Pintor desde pequeño también se interesó por la caricatura. ¿No sigue siendo su trabajo una exageración de la realidad? Inventó sus propios cómics después de leer sobre las circunstancias domésticas de Lorenzo Parachoques y las de La pequeña Lulú. “Como todavía no sabía escribir las hacía con las nubecitas para los diálogos pero las dejaba en blanco para cuando aprendiera a escribir”, vaya ternura. “Esos cómics sí que no lo tengo conmigo, una pena”. Perder hemos perdido todos, tanto, La valoración de lo preservado en la memoria es lo que hace la diferencia, persiste el eterno comensal de la Pensión Ana.
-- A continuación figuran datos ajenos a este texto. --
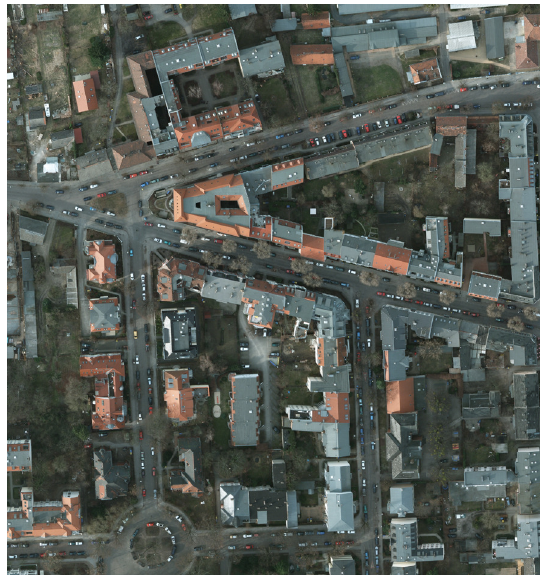
Figure 4: Digital Ortho Photo DOP based on Ultracam images of the orientation test bed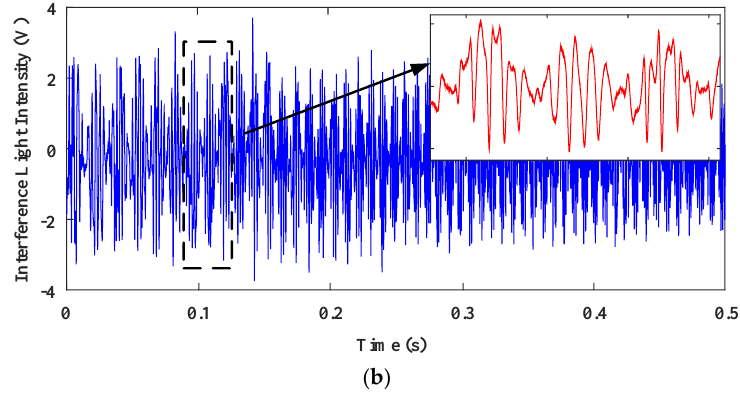
Figure 17. The interferogram signals acquired in time domain with look-up table control using the same driving as PID control. ( a ) Reference light. ( b ) Testing light.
El asunto lo lleva a recordar a la crítico brasileña Lisetta Levy, a quien le encantó su trabajo y lo elogió mucho cuando Campos Biscardi estuvo allá. “Debo decir que acaso se identificó con esa pierna suelta que siempre está en mis obras, lamentablemente esta amadora del arte tenía una sola extremidad, a mí me resulta esto conmovedor, todos encontramos, donde menos esperamos, un espejo que nos confronta o seduce, a veces somos Alicia a veces no, a veces el país es de maravillas, otras el caos”.

Tal vez los espejos sean sabios y viéndonos con unos lentes del Ávila podamos pronto descifrar el acertijo que nos permita reflotar. Vernos bien es todo un arte.